Even the best wordsmiths get caught up in fuzzy language sometimes. Are you helping a recruiter understand your skills, or guilty of using fuzzy language that simply gets ignored?
Take the ever-popular “excellent communication skills” (please.) What do you actually mean? If you’re in sales, you might mean that you have created hundreds of effective sales presentations and led customer information sessions. If you’re a teacher or trainer, you might mean that your presenting skills have been requested at state or national conferences.
If you’re a social worker or manager, you might mean that you’ve been recognized for your conflict resolution or coaching skills. If you’re an administrative assistant, you might mean that your correspondence and reports are error free and praised for their clarity. You get the picture.

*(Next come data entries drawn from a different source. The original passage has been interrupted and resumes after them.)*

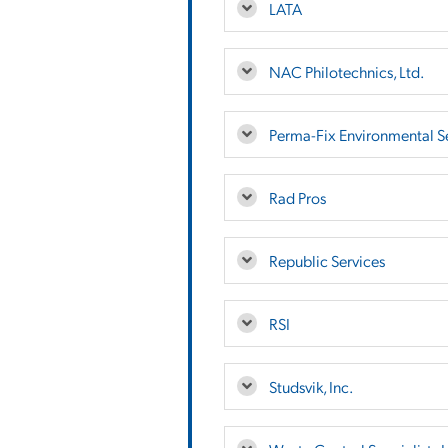
LATA
NAC Philotechnics, Ltd.
Perma-Fix Environmental Se
Rad Pros
Republic Services
RSI
Studsvik, Inc.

Being specific means loading your resume with key words that decision makers will be looking for. Consider using these specific terms instead of the fuzzy “communications” terms:
- Sales / closing
- Reporting / documentation
- Public speaking / presentations
People fall into the same trap when they talk about “experience.” Try offering quantitative proofs to attract recruiters. “I have over ten years of experience in complex contract management.” “I have delivered more than fifty presentations for our management team within the past five years.” “I have closed over $3 million in equipment sales since 2009.”
Employers are using scanning technology and key word internet searches to find the best candidates for their needs. Specific phrases with quantitative proofs will help you get found; think of it as SEO (Search Engine Optimization) for your career.
Whenever you list a skill on your resume or in your cover letter, take a moment to think about what proof you would offer of someone were to ask why you think you’re good. Then see if you can weave that response into your resume. If you can’t think of any strong proofs, but are simply listing it because that’s what everyone does, maybe you should save the space.